NASA has shared an animated holiday card — with a twist.
It’s been an incredibly busy year for the space agency, and so to make the card a bit more fun, it’s populated the animation with many of the space missions that it’s currently working on.
See how many you can spot!
Set in a suitably snowy landscape that could be anywhere from Lapland to some imaginary planet deep in the cosmos, NASA’s animated holiday card kicks off with an Artemis moon buggy that could be trundling across the lunar surface before the decade is out.
Next, we see the James Webb Space Telescope with its distinctive gold-plated mirror. Following numerous delays, the telescope is set to launch on Friday, December 24. Webb is the most powerful space telescope ever built and is the successor to the Hubble Space Telescope. NASA is hoping the telescope’s discoveries will help scientists to unlock some secrets of our solar system — and beyond — as it peers into deep space.
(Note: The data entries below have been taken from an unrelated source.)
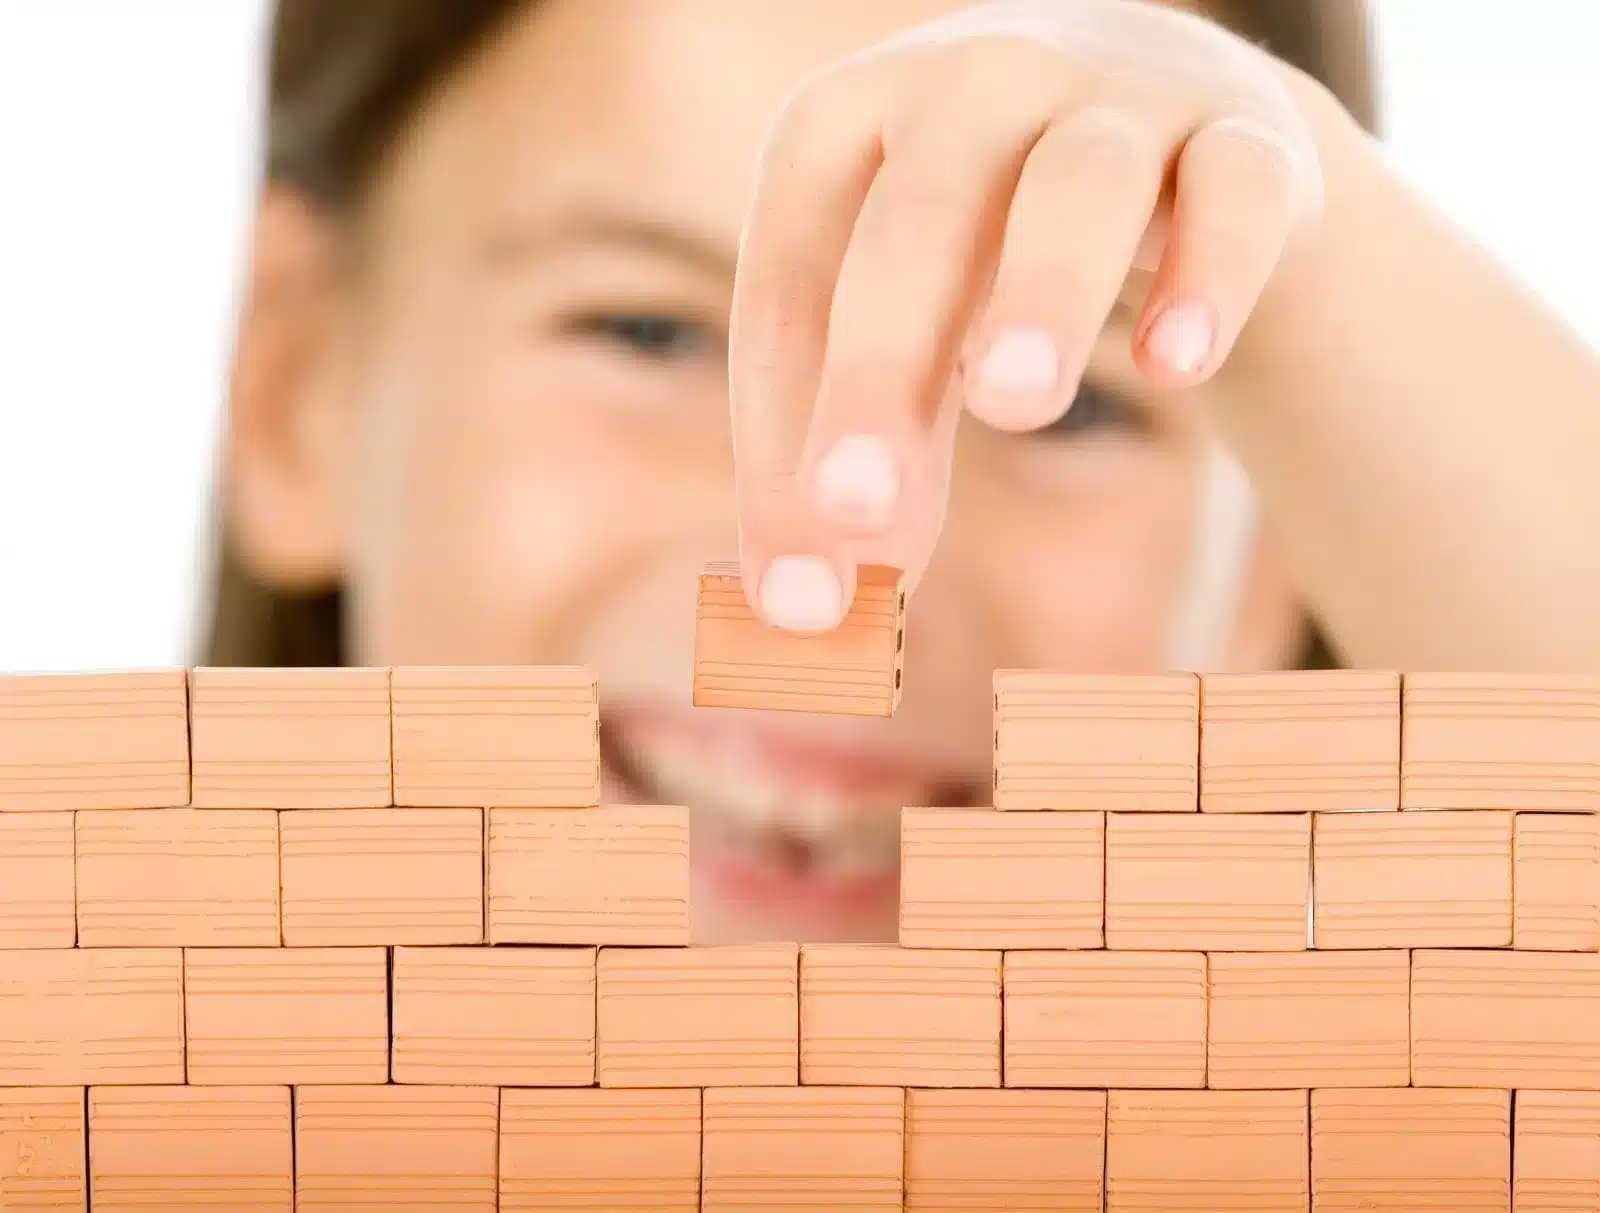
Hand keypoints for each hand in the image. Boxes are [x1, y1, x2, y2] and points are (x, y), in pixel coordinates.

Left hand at [729, 0, 1328, 630]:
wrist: (1178, 121)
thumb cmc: (991, 240)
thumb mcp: (907, 318)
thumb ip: (869, 445)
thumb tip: (807, 612)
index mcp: (844, 125)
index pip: (791, 289)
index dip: (782, 441)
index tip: (797, 594)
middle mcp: (970, 86)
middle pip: (913, 230)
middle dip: (877, 375)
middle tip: (853, 511)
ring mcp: (1114, 97)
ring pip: (1076, 186)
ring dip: (1042, 292)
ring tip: (1011, 407)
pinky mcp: (1244, 135)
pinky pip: (1235, 193)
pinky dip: (1210, 274)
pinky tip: (1178, 369)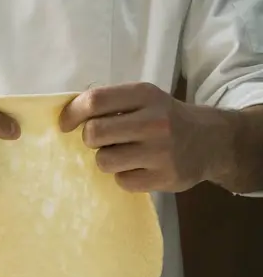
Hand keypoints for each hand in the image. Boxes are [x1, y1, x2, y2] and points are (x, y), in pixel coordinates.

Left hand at [60, 83, 235, 192]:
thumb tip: (69, 115)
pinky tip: (139, 169)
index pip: (95, 101)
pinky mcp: (164, 178)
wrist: (211, 142)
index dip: (72, 114)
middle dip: (90, 140)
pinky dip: (124, 177)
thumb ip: (113, 104)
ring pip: (104, 161)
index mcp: (145, 95)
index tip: (65, 125)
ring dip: (106, 160)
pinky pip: (122, 181)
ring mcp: (160, 152)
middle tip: (100, 142)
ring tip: (123, 155)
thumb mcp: (146, 100)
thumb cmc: (167, 119)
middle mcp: (154, 122)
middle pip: (94, 133)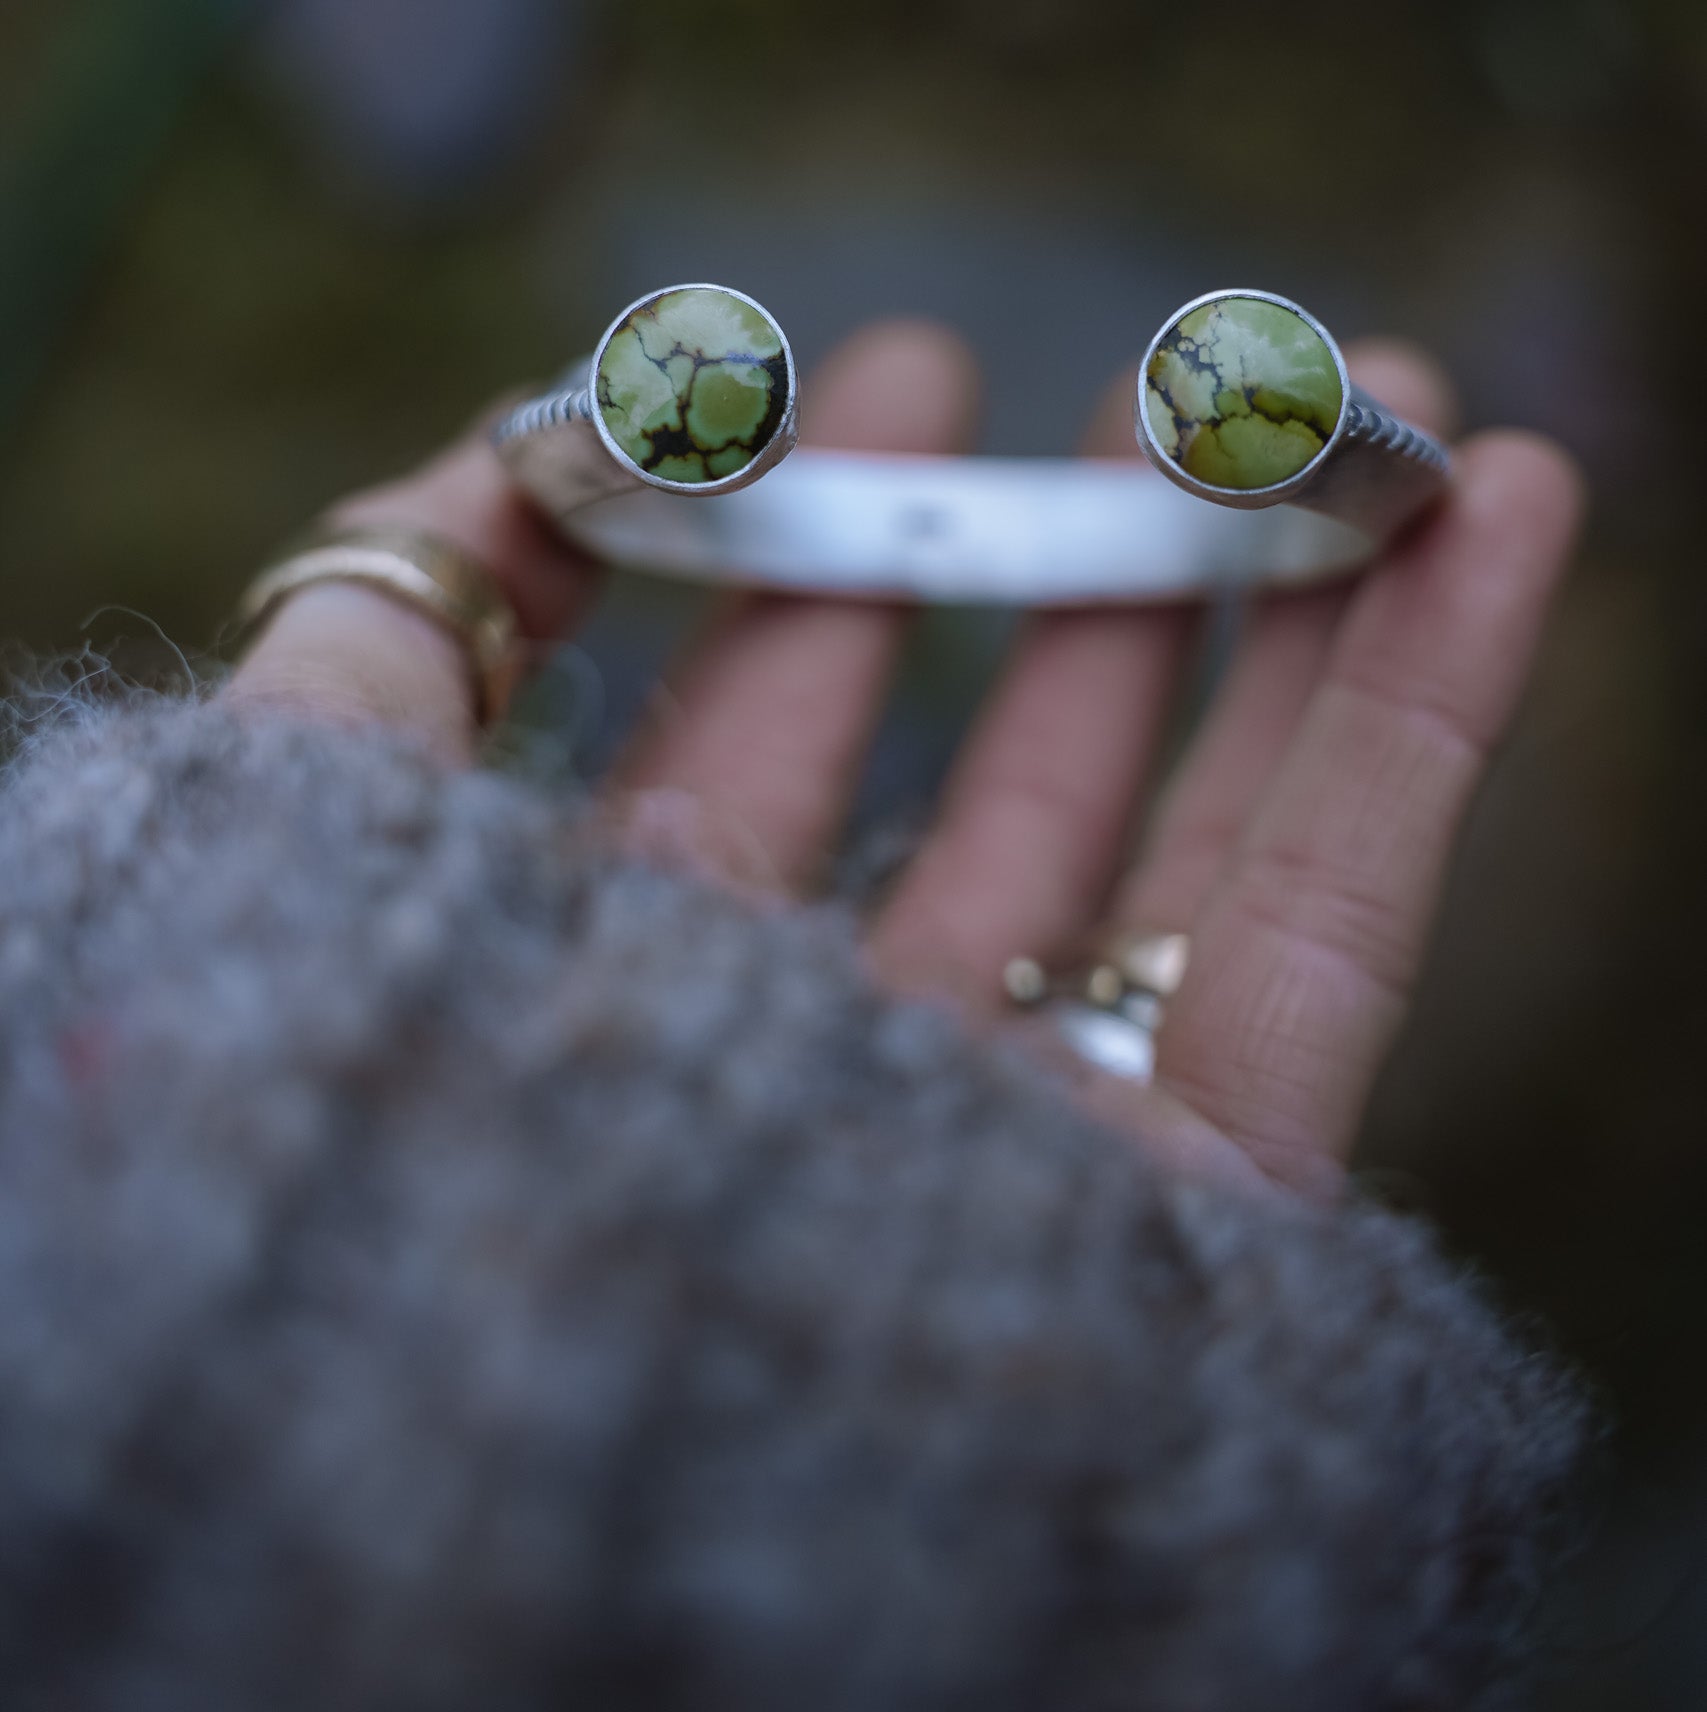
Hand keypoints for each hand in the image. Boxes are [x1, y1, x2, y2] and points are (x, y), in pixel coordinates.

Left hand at [228, 320, 1581, 1198]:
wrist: (516, 1490)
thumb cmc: (369, 1143)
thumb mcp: (303, 826)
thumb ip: (386, 619)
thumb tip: (517, 440)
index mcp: (624, 1017)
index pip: (752, 755)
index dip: (828, 556)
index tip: (900, 372)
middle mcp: (833, 1092)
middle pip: (1004, 792)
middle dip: (1086, 569)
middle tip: (1165, 386)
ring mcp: (1026, 1155)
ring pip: (1197, 840)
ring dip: (1295, 605)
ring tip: (1364, 400)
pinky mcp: (1206, 1223)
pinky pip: (1341, 926)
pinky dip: (1433, 705)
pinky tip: (1492, 511)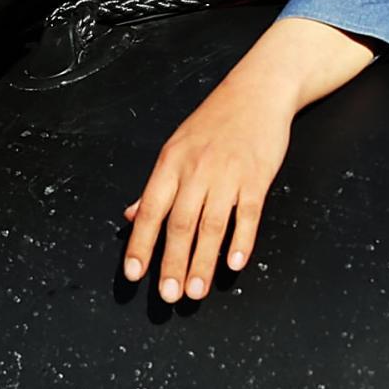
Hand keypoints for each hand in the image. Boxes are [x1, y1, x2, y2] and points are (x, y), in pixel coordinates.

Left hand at [121, 17, 379, 303]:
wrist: (257, 92)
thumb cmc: (214, 122)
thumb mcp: (176, 148)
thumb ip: (155, 187)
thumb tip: (131, 217)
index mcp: (170, 164)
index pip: (150, 210)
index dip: (140, 244)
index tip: (134, 274)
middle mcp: (196, 171)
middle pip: (180, 224)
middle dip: (173, 263)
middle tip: (169, 296)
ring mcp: (228, 174)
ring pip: (212, 225)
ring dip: (203, 261)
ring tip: (197, 291)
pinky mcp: (257, 177)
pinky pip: (248, 213)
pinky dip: (242, 240)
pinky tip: (234, 264)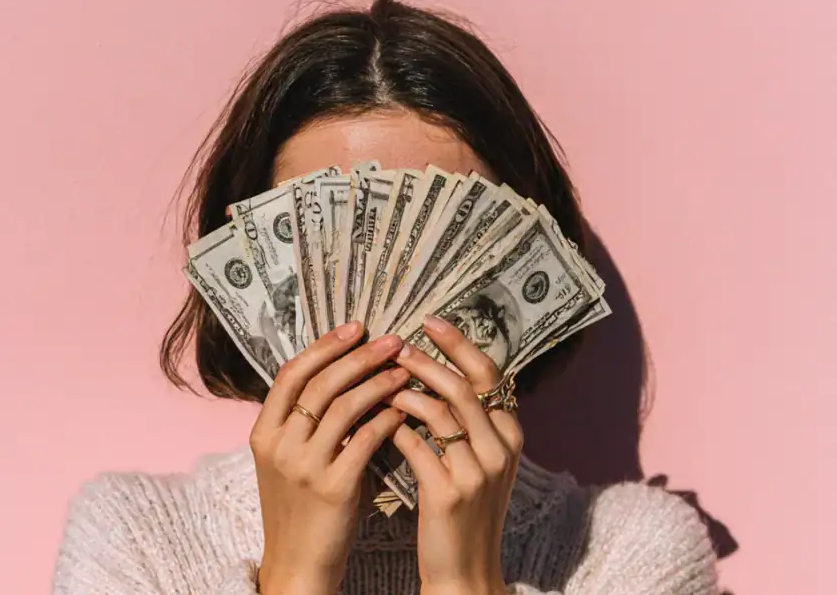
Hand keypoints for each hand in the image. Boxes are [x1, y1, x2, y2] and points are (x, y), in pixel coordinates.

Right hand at [250, 322, 407, 594]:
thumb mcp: (287, 461)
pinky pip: (364, 440)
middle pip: (320, 383)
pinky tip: (405, 408)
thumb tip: (342, 375)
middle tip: (392, 340)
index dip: (324, 346)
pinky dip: (386, 419)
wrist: (296, 564)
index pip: (291, 373)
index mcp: (264, 432)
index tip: (355, 327)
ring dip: (379, 383)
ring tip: (406, 369)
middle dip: (359, 355)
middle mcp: (278, 445)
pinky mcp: (332, 488)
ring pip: (344, 406)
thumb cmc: (299, 509)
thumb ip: (305, 422)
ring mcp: (303, 466)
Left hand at [389, 315, 522, 594]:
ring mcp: (478, 471)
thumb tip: (439, 372)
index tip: (430, 321)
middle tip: (395, 346)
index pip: (488, 374)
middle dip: (427, 360)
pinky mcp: (450, 493)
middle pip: (463, 386)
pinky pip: (417, 446)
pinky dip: (396, 428)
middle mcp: (501, 448)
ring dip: (405, 391)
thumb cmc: (466, 510)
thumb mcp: (482, 462)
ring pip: (439, 411)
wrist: (466, 570)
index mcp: (510, 434)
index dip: (459, 344)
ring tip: (380, 382)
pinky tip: (380, 420)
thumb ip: (470, 421)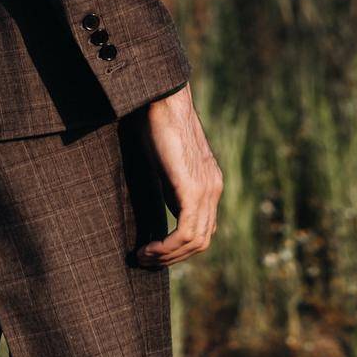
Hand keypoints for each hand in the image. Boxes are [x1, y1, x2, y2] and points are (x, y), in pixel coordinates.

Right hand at [133, 84, 222, 267]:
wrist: (162, 96)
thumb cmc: (156, 121)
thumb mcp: (164, 162)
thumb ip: (170, 185)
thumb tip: (163, 209)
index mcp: (209, 182)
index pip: (203, 228)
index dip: (179, 246)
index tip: (154, 250)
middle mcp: (214, 188)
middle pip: (202, 240)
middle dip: (173, 257)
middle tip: (145, 259)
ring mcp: (207, 189)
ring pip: (195, 241)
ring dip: (167, 257)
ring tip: (142, 257)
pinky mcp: (193, 188)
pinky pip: (185, 232)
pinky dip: (166, 248)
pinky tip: (147, 249)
Keep your eyes peeled for the DART spacecraft as it scoots across the snow in rapid pursuit of a couple of large boulders — or asteroids. The DART mission, for those not in the know, is a recently launched effort by NASA to find out if it can alter the path of an asteroid by smashing into it. The DART mission’s target rock poses no threat to Earth, but if flying DART into it can alter the direction in which it’s traveling, the method will give us a way of protecting Earth from potentially catastrophic impacts in the future.
Following DART, we see NASA’s Mars rover, Perseverance, making its way across a landscape markedly different to the one on the red planet, with the Ingenuity helicopter — the first aircraft to perform controlled, powered flight on another planet — swooping in low over the rover.
Last but not least, NASA’s T-38 aircraft makes an appearance. This is surely a nod to the recent unveiling of NASA’s latest batch of astronaut candidates, all of whom will learn to fly the supersonic jet as part of their training.
NASA’s animated holiday card was produced by Mark Hailey, art director for NASA TV.